[Met Performance] CID:127380



Die Walküre
Metropolitan Opera House, Thu, December 28, 1939




Die Walküre (311)
Richard Wagner | Richard Wagner
Brünnhilde
Kirsten Flagstad

Siegmund
Lauritz Melchior

Sieglinde
Helen Traubel

Wotan
Friedrich Schorr

Fricka
Kerstin Thorborg

Hunding
Norman Cordon

Gerhilde
Thelma Votipka

Grimgerde
Irra Petina

Helmwige
Dorothee Manski

Ortlinde
Irene Jessner

Rossweisse
Lucielle Browning

Schwertleite
Anna Kaskas

Siegrune
Helen Olheim

Waltraute
Doris Doe


Conductor
Erich Leinsdorf







Review 1:

Review of Pitts Sanborn

Superb Cast Presents Wagner Here

Mme. Traubel Acclaimed in Sieglinde Role

Presented with a cast of considerable artists, Die Walküre crowded the Metropolitan Opera House last evening. The feature of the occasion was the appearance there of Helen Traubel of St. Louis in her second local operatic role, Sieglinde.

Such seasoned Metropolitan singers as Kirsten Flagstad, Kerstin Thorborg, Lauritz Melchior and Friedrich Schorr appeared as Brünnhilde, Fricka, Siegmund, and Wotan respectively. Norman Cordon and Erich Leinsdorf reintroduced the neophyte class in discharging their earnest obligations to Hunding and the conductor's desk,

Mme. Traubel, who possesses the physical stature and the voice for Brünnhilde, can't be said exactly to have humbled herself to be reborn as Sieglinde, but the yearning Volsung woman might perhaps not be the ideal attribution for her Wagnerian debut in opera here. Still, her superb voice and her excellent command of it compelled attention and admiration. Her achievement was of a very high order.

In Good Voice.

Mme. Flagstad sang gloriously, except that she hadn't a vestige of a trill for the Valkyr cry. Mr. Schorr was in uncommonly good voice, but he still sported the wild cherry velvet mantle. Mme. Thorborg also clung to her crushed apricot negligee. However, her Fricka was more the outraged goddess and less the common shrew than formerly. Mr. Melchior remains the most satisfactory Siegmund we have heard here in years.

Once more Mr. Leinsdorf, who has his own notions about tempi, circused the Ride of the Valkyrs, and the stage direction clung to the immutable land of ineptitude.

Review 2:

Review of Oscar Thompson

Viewed as a first assumption of the role, the Sieglinde of the American soprano, Helen Traubel, took its place worthily?beside? the Brünnhilde of Kirsten Flagstad and the Fricka of Kerstin Thorberg in last night's representation of "Die Walküere" at the Metropolitan Opera House. This is not to say that it was their equal in poise, finish or finality of detail. There was some awkwardness in the acting and some miscarriage of good intentions in the singing.

It would be surprising if Miss Traubel, singing her first Wagnerian role, had escaped the blemishes that nervousness brings on for even the best-regulated vocal technic.

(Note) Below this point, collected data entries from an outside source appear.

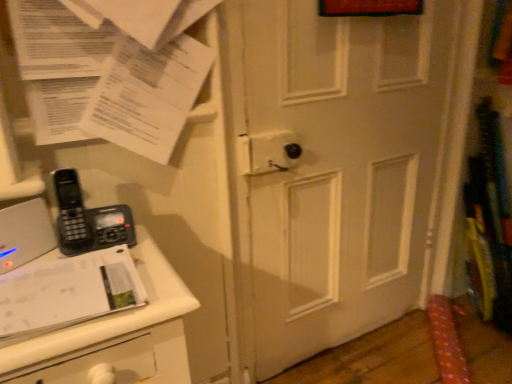
Question: Can you confirm if white matte door at center is wider than black plastic phone at left?

Choices:
 (A) no
 (B) yes

Answer: (B)

Question: Is black plastic phone at left a part of white matte door at center?

Choices:
 (A) no
 (B) yes

Answer: (A)

Question: From the image's perspective, is white matte door at center located beneath black plastic phone at left?

Choices:
 (A) yes
 (B) no

Answer: (B)

Question: Does white matte door at center lie in front of black plastic phone at left?

Choices:
 (A) no
 (B) yes

Answer: (A)

Question: Would you consider white matte door at center to be distant from black plastic phone at left?

Choices:
 (A) yes
 (B) no

Answer: (B)

Question: Is point (65, 289) positioned closer to the camera than point (47, 109)?

Choices:
 (A) closer
 (B) farther

Answer: (A)

Question: Is white glossy journal at lower left to the left or to the right of white paper at upper left in the image?

Choices:
 (A) right
 (B) left

Answer: (B)

Question: From their relative heights in the image, would you say white glossy journal at lower left is taller or shorter than white paper at upper left?

Choices:
 (A) tall
 (B) short

Answer: (B)

Question: From a real-world perspective, is white glossy journal at lower left physically located above or below white paper at upper left?

Choices:
 (A) above
 (B) below

Answer: (B)

Question: From the image's perspective, relative to white plastic changing table at left, is black plastic phone at left above or below?

Choices:
 (A) above
 (B) below

Answer: (A)

Question: From a real-world perspective, is black plastic phone at left above or below white plastic changing table at left?

Choices:
 (A) above
 (B) below

Answer: (A)

Question: Is black plastic phone at left wider or thinner than white plastic changing table at left?

Choices:
 (A) wide
 (B) thin

Answer: (B)

Question: Is black plastic phone at left to the left or to the right of white plastic changing table at left in the image?

Choices:
 (A) right
 (B) left

Answer: (B)

Question: Relative to white paper at upper left, is black plastic phone at left in front or behind?

Choices:
 (A) behind
 (B) front

Answer: (A)

Question: From the image's perspective, relative to white paper at upper left, is black plastic phone at left above or below?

Her tone was not as free or as solid as it was in her recent appearances as soloist with the Philharmonic-Symphony. But the voice was again disclosed as one of exceptional quality and power. It is a voice for opera and a voice for Wagner.

The soprano ought to be able to cultivate a wider range of vocal color. At present there is a tendency toward a too-uniform brightness of frontal resonance. But Miss Traubel proved again that she can sing softly as well as in the heroic frame. Last night she had the low notes as well as the high ones that the role demands. There were no holes between. Her singing had line and was accurate in pitch. It was a pleasure to hear such freshness of quality from a vocalist who is scarcely to be

classed as either inexperienced or immature.

Though Miss Traubel's operatic, performances have not been many, this was not, of course, her Metropolitan debut. Some clue to the gifts that her first Wagnerian essayal went far to confirm had been given by her appearances as Mary Rutledge in Walter Damrosch's opera, "The Man Without a Country." Further appearances must decide the issue as to her adaptability to the repertory of a house that has never been celebrated as a training school.

Besides Mme. Flagstad and Mme. Thorborg, both of whom lived up to their reputations as among the foremost Wagnerians of the day, Miss Tranbel's associates included Lauritz Melchior as Siegmund and Friedrich Schorr as Wotan. These are characterizations that vary chiefly according to whether the interpreters are in better or worse voice than obtains in the run of such performances. The communiqué for last night may read '"Not better." Nor will it be argued that Erich Leinsdorf set a new high mark for himself or for the score in hand. There were many standees and many curtain recalls, with Miss Traubel certainly not neglected.

Photograph of Helen Traubel as Sieglinde by James Abresch.